## BRIEF 1
In the post about living with 'enough', which year did the writer choose that word as a guide for?
## BRIEF 2
Continue the post on living with 'enough' from the point where it stops.

Living with ‘enough’ and recognising ‘abundance’
I knew when choosing the word ‘enough’ as a guide for 2015, it was a word that would both help and challenge me. In order to really believe that ‘I am enough, do enough, am worthy enough, have enough’ I knew I would need to overcome some of my entrenched patterns and beliefs. And sometimes it’s not until the word or idea is out there that the barriers start to emerge. It’s certainly been true for me already, in two areas in particular. But at the same time, solutions are starting to appear as well. It’s amazing how sometimes this can happen!
So here’s my report so far, one week into trying to live with ‘enough’ at the forefront of my mind.
1. The challenges
Learning to say no is hard.

## DATA UNDER STUDY
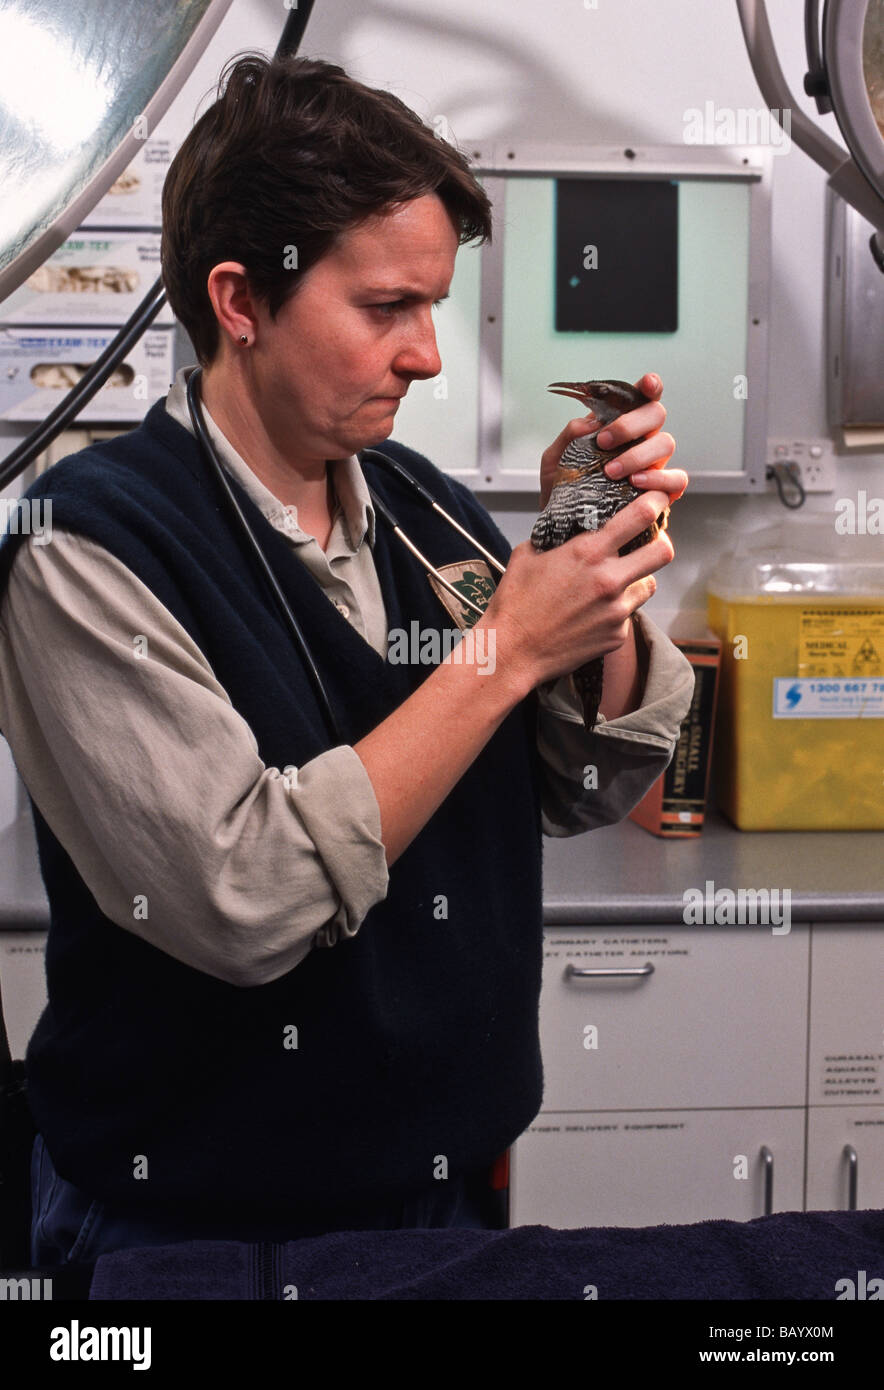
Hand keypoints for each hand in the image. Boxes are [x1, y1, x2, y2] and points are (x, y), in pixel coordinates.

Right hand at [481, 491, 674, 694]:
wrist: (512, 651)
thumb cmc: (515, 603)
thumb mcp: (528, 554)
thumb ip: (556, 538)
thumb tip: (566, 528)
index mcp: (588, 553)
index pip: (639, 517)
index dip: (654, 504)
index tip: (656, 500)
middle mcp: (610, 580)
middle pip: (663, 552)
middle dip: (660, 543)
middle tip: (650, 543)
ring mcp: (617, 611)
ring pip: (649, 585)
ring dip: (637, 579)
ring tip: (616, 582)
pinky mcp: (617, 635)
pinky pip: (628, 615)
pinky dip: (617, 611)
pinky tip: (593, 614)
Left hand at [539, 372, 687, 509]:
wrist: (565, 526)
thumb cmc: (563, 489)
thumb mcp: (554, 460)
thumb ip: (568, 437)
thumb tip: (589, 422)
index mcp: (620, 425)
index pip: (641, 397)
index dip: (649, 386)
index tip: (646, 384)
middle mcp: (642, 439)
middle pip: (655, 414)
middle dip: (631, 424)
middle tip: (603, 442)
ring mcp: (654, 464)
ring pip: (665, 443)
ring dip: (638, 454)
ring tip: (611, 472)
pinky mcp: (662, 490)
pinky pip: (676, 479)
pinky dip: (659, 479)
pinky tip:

## EXERCISE OUTPUT 1
2015

## EXERCISE OUTPUT 2
I am used to agreeing, or accepting, other people’s directions in so many areas of life even it inconveniences me or is not the way I think an issue should be tackled. I hadn’t realised how much I acquiesced, until I started to notice when I was feeling resentful. Shifting mindsets is hard, particularly as sometimes it’s not until I feel resentful that I realise I’ve agreed to a path that doesn’t feel right. And I find a lot of other emotions tangled up in saying ‘no’: guilt about being self centred, discomfort in disappointing others, the ever present ‘fear of missing out’ rearing its head.
Accepting I am ‘enough’ without the validation of others is hard.
For many reasons, I have grown up seeking validation of my actions. I am not a risk taker, I am used to confirming my actions with others, following other’s leads (see above), and also seeking approval after I’ve finished. To be satisfied without this validation is hard. I keep looking for, and trying to draw out, feedback and confirmation. But it feels a bit contrived and awkward. It doesn’t really work (please like me!).
So instead I try to be happy with the knowledge that some people (thanks family and friends) read this blog, for instance, even if not many comment. I know there are reasons for that – we’re not all comfortable to do so, for one thing. Also, I’ve now realised after a few months of blogging that some improvements can be made to the appearance and ease of accessing the site (and possibly the content too – see below).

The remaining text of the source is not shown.